The Python SDK supports connection reuse via a custom Session. Two methods are available: HTTP asynchronous and HTTP synchronous.

HTTP asynchronous

Use aiohttp.ClientSession with aiohttp.TCPConnector for async connection reuse.
ParameterDescriptionDefaultNotes
limitTotal connection limit100Higher values improve concurrency.
limit_per_hostConnection limit per host0 (unlimited)Prevents excessive load on a single host.
sslSSL context configurationNoneSSL certificate validation for HTTPS connections.

Code example

Before running the code, get an API key and export it as an environment variable. Then install the latest SDK.
Configure async connection reuse and call a model service:
import asyncio
import aiohttp
import ssl
import certifi
from dashscope import AioGeneration
import dashscope
import os

async def main():
  dashscope.base_http_api_url = 'https://dashscope-intl.aliyuncs.com/api/v1'

  # If you have not configured the environment variable, replace with your API key: dashscope.api_key = "sk-xxx"
  dashscope.api_key = os.getenv("DASHSCOPE_API_KEY")

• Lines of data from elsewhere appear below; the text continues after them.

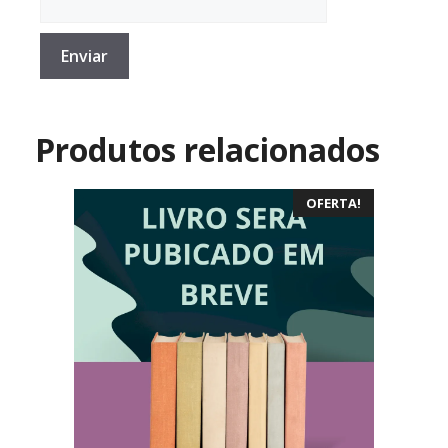
Produtos relacionados
OFERTA!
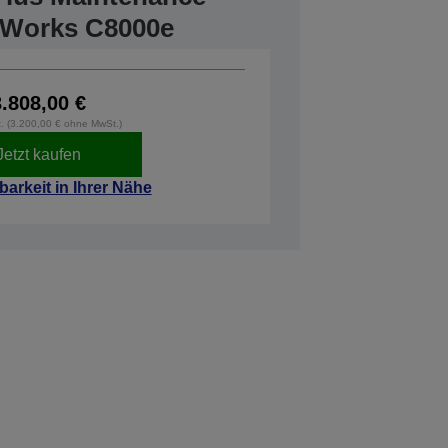
orWorks C8000e
3.808,00 €
t. (3.200,00 € ohne MwSt.)
Jetzt kaufen
barkeit in Ihrer Nähe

  # Configure connection parameters
  connector = aiohttp.TCPConnector(
    limit=100,           # Total connection limit
    limit_per_host=30,   # Connection limit per host
    ssl=ssl.create_default_context(cafile=certifi.where()),
  )

  # Create a custom Session and pass it to the call method
  async with aiohttp.ClientSession(connector=connector) as session:
    response = await AioGeneration.call(
      model='qwen3.6-plus',
      prompt='Hello, please introduce yourself',
      session=session,  # Pass the custom Session
    )
    print(response)

asyncio.run(main())

HTTP synchronous

Use requests.Session for sync connection reuse. Requests within the same Session reuse the TCP connection.

Code example

Before running the code, get an API key and export it as an environment variable. Then install the latest SDK.
Configure sync connection reuse and call a model service:
import requests
from dashscope import Generation
import dashscope
import os

dashscope.base_http_api_url = 'https://dashscope-intl.aliyuncs.com/api/v1'

# If you have not configured the environment variable, replace with your API key: dashscope.api_key = "sk-xxx"
dashscope.api_key = os.getenv("DASHSCOPE_API_KEY")

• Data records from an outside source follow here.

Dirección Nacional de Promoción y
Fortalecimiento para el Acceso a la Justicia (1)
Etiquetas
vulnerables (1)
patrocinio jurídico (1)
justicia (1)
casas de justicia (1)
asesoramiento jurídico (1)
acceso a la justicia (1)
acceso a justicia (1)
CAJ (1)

# Use a with statement to ensure the Session closes correctly
with requests.Session() as session:
  response = Generation.call(
    model='qwen3.6-plus',
    prompt='Hello',
    session=session  # Pass the custom Session
  )
  print(response)
Reuse the same Session across multiple calls:
import requests
from dashscope import Generation
import dashscope
import os

dashscope.base_http_api_url = 'https://dashscope-intl.aliyuncs.com/api/v1'

# If you have not configured the environment variable, replace with your API key: dashscope.api_key = "sk-xxx"
dashscope.api_key = os.getenv("DASHSCOPE_API_KEY")

# Create a Session object
session = requests.Session()

try:
  # Reuse the same Session for multiple calls
  response1 = Generation.call(
    model='qwen3.6-plus',
    prompt='Hello',
    session=session
  )
  print(response1)

  response2 = Generation.call(
    model='qwen3.6-plus',
    prompt='Introduce yourself',
    session=session
  )
  print(response2)
finally:
  # Ensure the Session closes correctly
  session.close()

Best practices

  • Java SDK: Set connectionPoolSize and maximumAsyncRequests based on your concurrent workload. Too few connections cause blocking; too many increase load.
  • Python SDK: Use with statements to manage the Session lifecycle and ensure proper resource cleanup.
  • Choose the right method: Use async calls for async applications (like asyncio or FastAPI). Use sync calls for traditional applications.